▶ [What to do] Taking only the lines of the data below from the line with "Now or never pac: 13900000 -> 8250500" to the line with "WASHINGTON, D.C: 1460 -> 2000", ends included, write them out exactly and without pictures.

▶ [Data records]
-- Opening Marker --

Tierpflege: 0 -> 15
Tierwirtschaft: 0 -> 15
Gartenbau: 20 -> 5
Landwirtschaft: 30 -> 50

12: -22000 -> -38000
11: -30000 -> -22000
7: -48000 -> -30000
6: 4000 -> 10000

-- Closing Marker --
-- Opening Marker --

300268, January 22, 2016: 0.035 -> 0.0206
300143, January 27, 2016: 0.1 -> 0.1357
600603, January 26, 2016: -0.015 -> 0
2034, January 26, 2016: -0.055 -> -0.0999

-- Closing Marker --
-- Opening Marker --

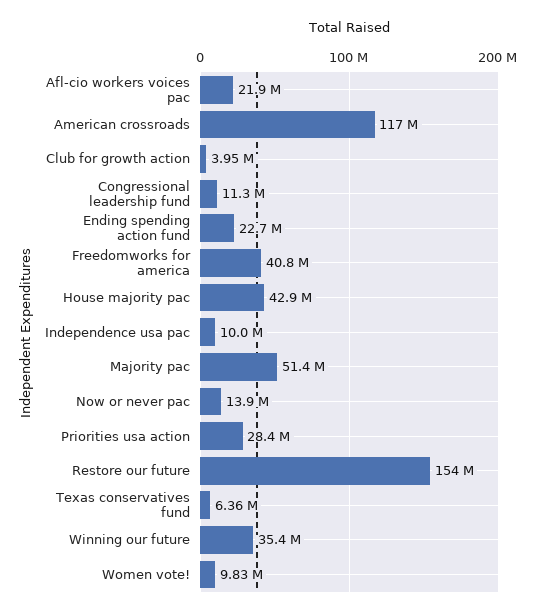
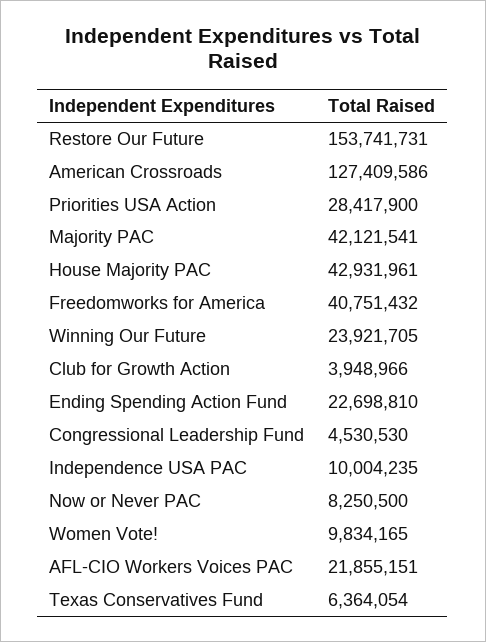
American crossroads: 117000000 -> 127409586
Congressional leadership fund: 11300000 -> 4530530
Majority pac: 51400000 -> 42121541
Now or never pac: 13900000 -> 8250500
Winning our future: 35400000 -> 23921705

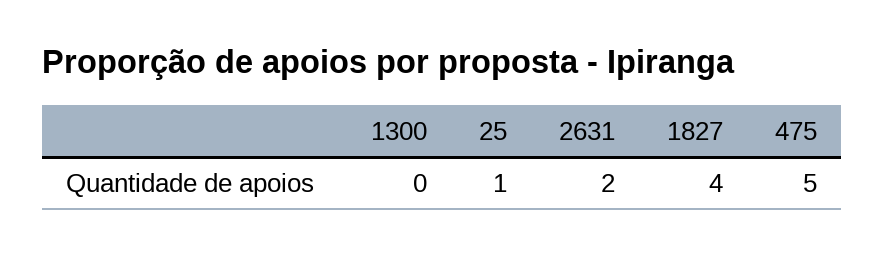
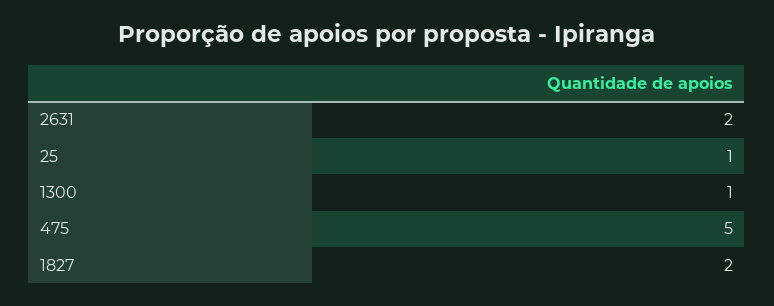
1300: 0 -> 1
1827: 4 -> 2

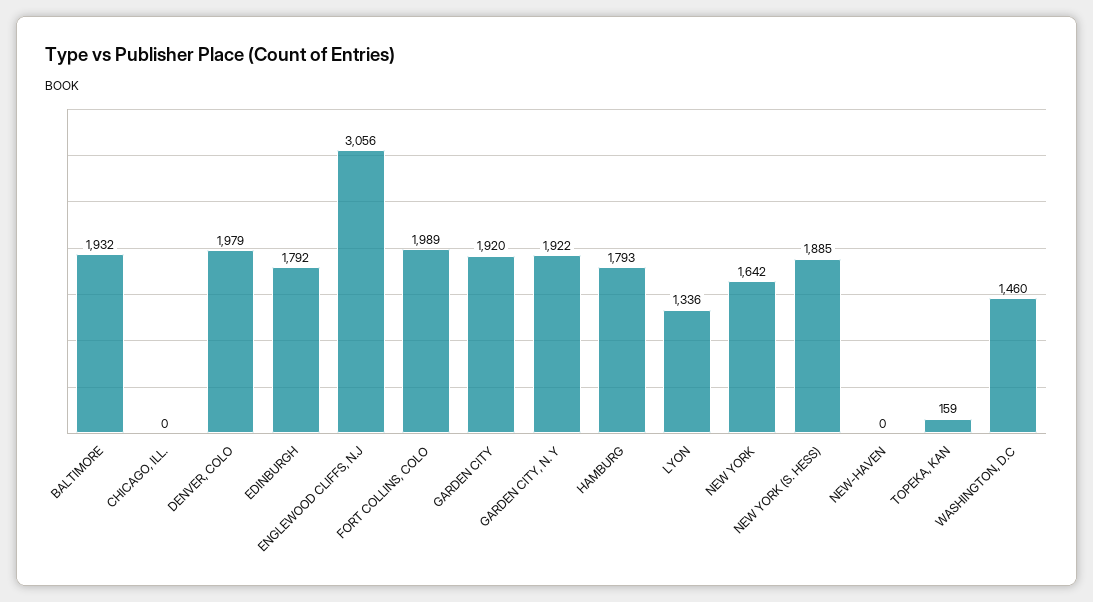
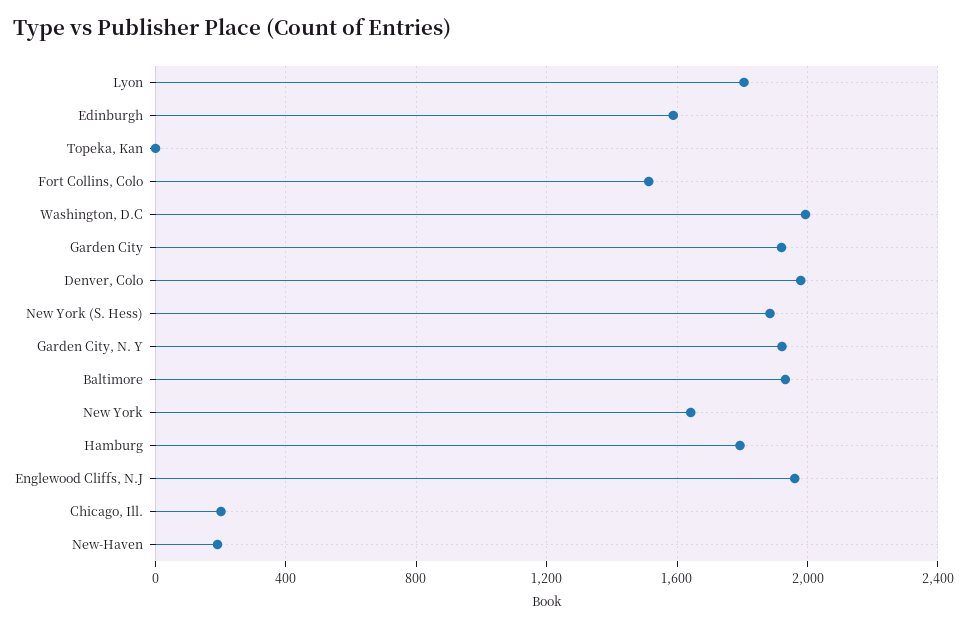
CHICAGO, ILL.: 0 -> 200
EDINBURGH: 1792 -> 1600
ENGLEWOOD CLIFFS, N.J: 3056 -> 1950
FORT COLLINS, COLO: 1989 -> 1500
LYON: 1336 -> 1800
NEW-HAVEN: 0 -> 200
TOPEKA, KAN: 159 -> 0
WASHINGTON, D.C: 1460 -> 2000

-- Closing Marker --

▶ [The completed task]
Now or never pac: 13900000 -> 8250500
Winning our future: 35400000 -> 23921705

1300: 0 -> 1
1827: 4 -> 2

CHICAGO, ILL.: 0 -> 200
EDINBURGH: 1792 -> 1600
ENGLEWOOD CLIFFS, N.J: 3056 -> 1950
FORT COLLINS, COLO: 1989 -> 1500
LYON: 1336 -> 1800
NEW-HAVEN: 0 -> 200
TOPEKA, KAN: 159 -> 0
WASHINGTON, D.C: 1460 -> 2000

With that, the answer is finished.